One of the main targets of the squeeze is a huge proliferation of “wealth management products” issued by banks but often kept off their balance sheets to elude capital regulations. These WMPs, the outstanding amount of which stands at Rmb29tn ($4.2tn) or equivalent to 40 per cent of GDP, are regarded as culprits behind the swelling of China’s unregulated shadow finance market in recent years.
The danger for China, though, is that by squeezing liquidity to curb WMP issuance, Beijing is also jeopardising a key funding source for some of the weakest institutions in the financial system, namely small and medium-sized banks. A scramble among such banks for liquidity has prompted a surge in issuance of bank certificates of deposit, increasingly at higher interest rates than such banks are receiving from their WMP investors.

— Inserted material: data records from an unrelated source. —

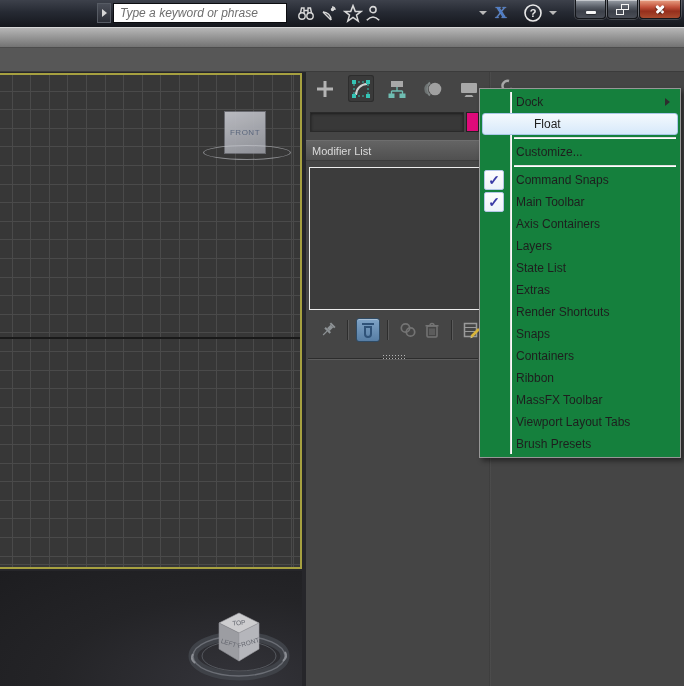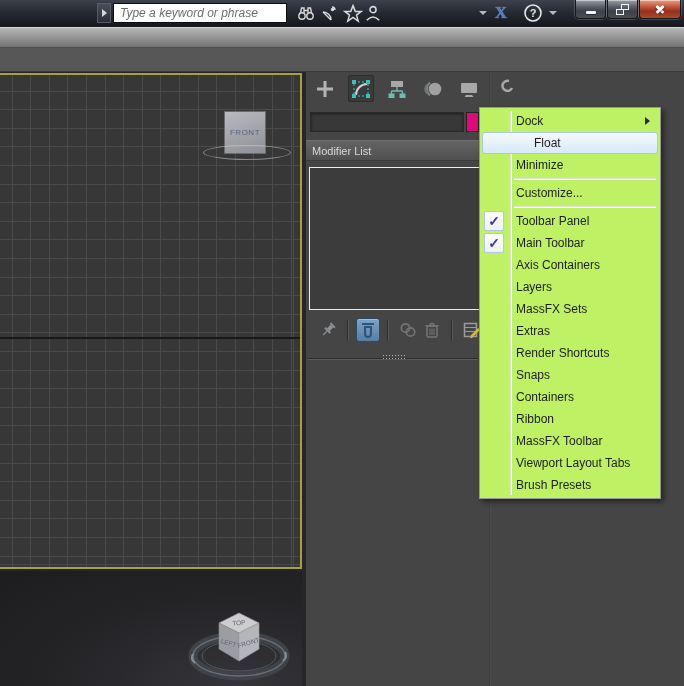--- a/index.html
+++ b/index.html
@@ -80,22 +80,22 @@
   .st-btn{width:24px;height:24px;display:flex;align-items:center;justify-content:center;background:transparent;border:none;padding:0;}
   .st-btn.active{background:linear-gradient(#7fa3c6,#577ea5);border:1px solid #2f4a63;border-radius:3px;box-shadow:inset 0 1px 0 rgba(255,255,255,.3);}
   .vial{display:flex;flex-direction:column;align-items:center;}
   .vial .cap{width:12px;height:2px;background:#2f5278;margin-bottom:1px;}
   .vial .tube{width:8px;height:12px;border:2px solid #2f5278;border-radius:0 0 5px 5px;}
   .splitter{position:absolute;left:2px;top:286px;width:170px;border-top:1px solid #2c2c2c;border-bottom:1px solid #5c5c5c;}
   .grip{position:absolute;left:76px;top:282px;width:24px;height:7px;
     background-image:radial-gradient(circle,#b5b5b5 0.8px,transparent 1px);background-size:3px 3px;}
 
   
-  .ctx{position:absolute;left:479px;top:88px;width:182px;background:#bef264;border:1px solid #979797;
-    padding:2px;box-shadow:3px 3px 5px rgba(0,0,0,.45);z-index:50;margin-top:19px;}
+  .ctx{position:absolute;left:479px;top:88px;width:202px;background:#15803d;border:1px solid #979797;
+    padding:2px;box-shadow:3px 3px 5px rgba(0,0,0,.45);z-index:50;}
   .ctx-gutter-line{position:absolute;left:30px;top:3px;bottom:3px;width:0;border-left:1px solid #e2e2e2;border-right:1px solid #fbfbfb;}
   .mi{position:relative;height:22px;display:flex;align-items:center;padding-left:34px;font-size:12px;color:#1e1e1e;}
   .mi.hl{height:22px;background:linear-gradient(#f4f9fd,#d7e9fb);border:1px solid #a9c7e8;border-radius:3px;padding-left:51px;z-index:2;}
   .sep{position:relative;height:6px;}
   .sep::after{content:"";position:absolute;left:32px;right:2px;top:2px;border-top:1px solid #dfdfdf;border-bottom:1px solid #fff;}
   .check{position:absolute;left:2px;top:1px;width:20px;height:20px;border:1px solid #b3c7e6;border-radius:2px;
     background:linear-gradient(#fdfdfd,#edf3fa);display:flex;align-items:center;justify-content:center;
     color:#3b3ba6;font-weight:bold;font-size:14px;z-index:3;}
   .subarrow{position:absolute;right:8px;top:7px;width:0;height:0;border-left:5px solid #2e2e2e;border-top:4px solid transparent;border-bottom:4px solid transparent;}
 </style>
@@ -302,44 +302,41 @@
   <div class="ctx">
     <div class="ctx-gutter-line"></div>
 
     <div class="mi">
       <span>Dock</span>
       <span class="subarrow"></span>
     </div>
     <div class="mi hl">
       <span>Float</span>
     </div>
-    <div class="mi">
-      <span>Minimize</span>
-    </div>
     <div class="sep"></div>
     <div class="mi">
       <span>Customize...</span>
     </div>
     <div class="sep"></div>
     <div class="mi">
       <span class="check">✓</span>
-      <span>Toolbar Panel</span>
+      <span>Command Snaps</span>
     </div>
     <div class="mi">
       <span class="check">✓</span>
       <span>Main Toolbar</span>
     </div>
     <div class="mi">
       <span>Axis Containers</span>
     </div>
     <div class="mi">
       <span>Layers</span>
     </div>
     <div class="mi">
-      <span>MassFX Sets</span>
+      <span>State List</span>
     </div>
     <div class="mi">
       <span>Extras</span>
     </div>
     <div class="mi">
       <span>Render Shortcuts</span>
     </div>
     <div class="mi">
       <span>Snaps</span>
     </div>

“Regulators will have to tread very carefully to avoid creating too much of a shock to liquidity and credit creation,” said Chen Long, economist at Gavekal Dragonomics, the research group. “While maintaining financial stability and current economic growth rates are still the political bottom lines, regulatory action is now a risk for the domestic stock and bond markets.”
Chinese share prices have been sagging with the Shanghai Composite down more than 4 per cent over the past two weeks.
The interbank market liquidity squeeze has also spurred a record nine corporate bond defaults during the first quarter. Spectacular equity market ruptures, such as the 90 per cent crash one day last month in the share price of Hong Kong-listed China Huishan Dairy, have also resulted from a failure to honour debts in an environment of scarcer liquidity.
Analysts say persistently high rates in the interbank market, in spite of PBoC efforts to inject liquidity this month, reflect market caution around the likely impact of the reforms even as their existence is welcomed.